Le projet sioniste est donc dans une impasse. Et c'est en partie un résultat des opérations du 7 octobre. Avant cela, plus personne ne parlait de la Palestine. Certains pays arabes avaient normalisé leurs relations avec Israël et d'autres, comme l'Arabie saoudite, étaient sur le point de le faire.
Cette impasse explique l'extension de la guerre au Liban ?
Oui, mais il n'y a pas de véritable logique, pas de stratégie, pas d'objectifs réalisables. Le Hezbollah n'est pas le Hamas. Le mouvement libanais compte de nombreux combattants. Il n'est pas reclus dans un territoire assiégé. Il a amassé un important arsenal et n'a pas sorti les grands moyens jusqu'à présent. Il dispose également d'une forte base populaire qui le soutient. Et il n'est pas coupé de ses nombreux alliés régionaux. D'ailleurs, on n'en a pas beaucoup parlé, mais c'est important : lundi, le grand ayatollah d'Irak, Ali Sistani, a appelé la population irakienne à soutenir la résistance libanaise. Ce n'est pourtant pas le plus fervent supporter du Hezbollah.

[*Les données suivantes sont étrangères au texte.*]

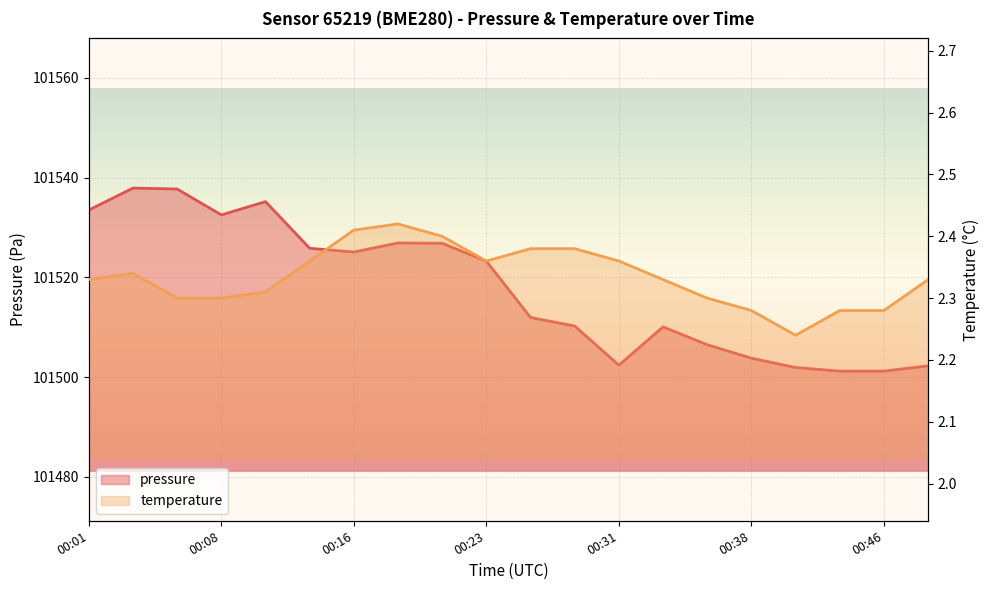

Where is pressure nearest to the value 101519?

00:23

Cette guerre d'Israël contre le Liban est donc vouée à l'échec. Netanyahou ne parviendra pas à neutraliser le Hezbollah ni à faire revenir de la sorte les quelque 60.000 Israéliens ayant quitté les localités situées à la frontière libanaise. Rappelons qu'en 2006, Israël ne pensait faire qu'une bouchée du Hezbollah. Il était soutenu par les États-Unis, disposait d'un puissant arsenal et le Liban était dirigé par un gouvernement aligné sur Washington. Mais l'opération s'est soldée par un échec et le Hezbollah en est sorti plus puissant.
D'autres acteurs pourraient-ils s'impliquer dans le conflit ? Beaucoup de regards sont tournés vers l'Iran, mais aussi les États-Unis...

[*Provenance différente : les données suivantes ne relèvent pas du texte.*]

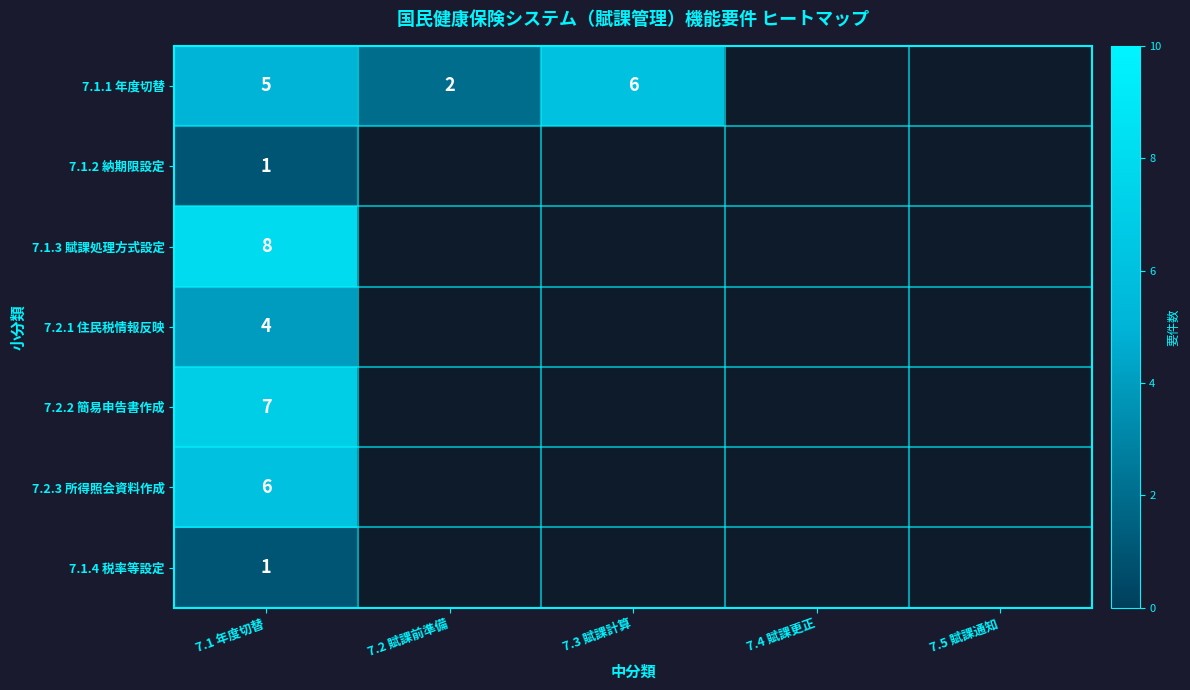

The value of 7.1.1 年度切替 at 7.1 年度切替 is 7. True or false?

False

L'Iran n'a pas besoin d'entrer en guerre. Il lui suffit de continuer à soutenir l'Axe de la Résistance.
Quant aux États-Unis, quels que soient les résultats des prochaines élections présidentielles, ils ne pourront pas continuer à soutenir Israël comme ils le font. D'abord parce qu'il y a une pression de la société civile de plus en plus forte. On a pu voir une importante mobilisation contre les opérations d'Israël impliquant notamment des représentants de la communauté juive aux États-Unis. De plus, le projet colonial israélien a été créé et soutenu par les Occidentaux pour servir de gendarme au Moyen-Orient. Or, aujourd'hui, non seulement Israël n'est pas capable de mâter les pays arabes. Mais les États-Unis doivent aussi intervenir pour protéger cette colonie avec un rendement égal à zéro.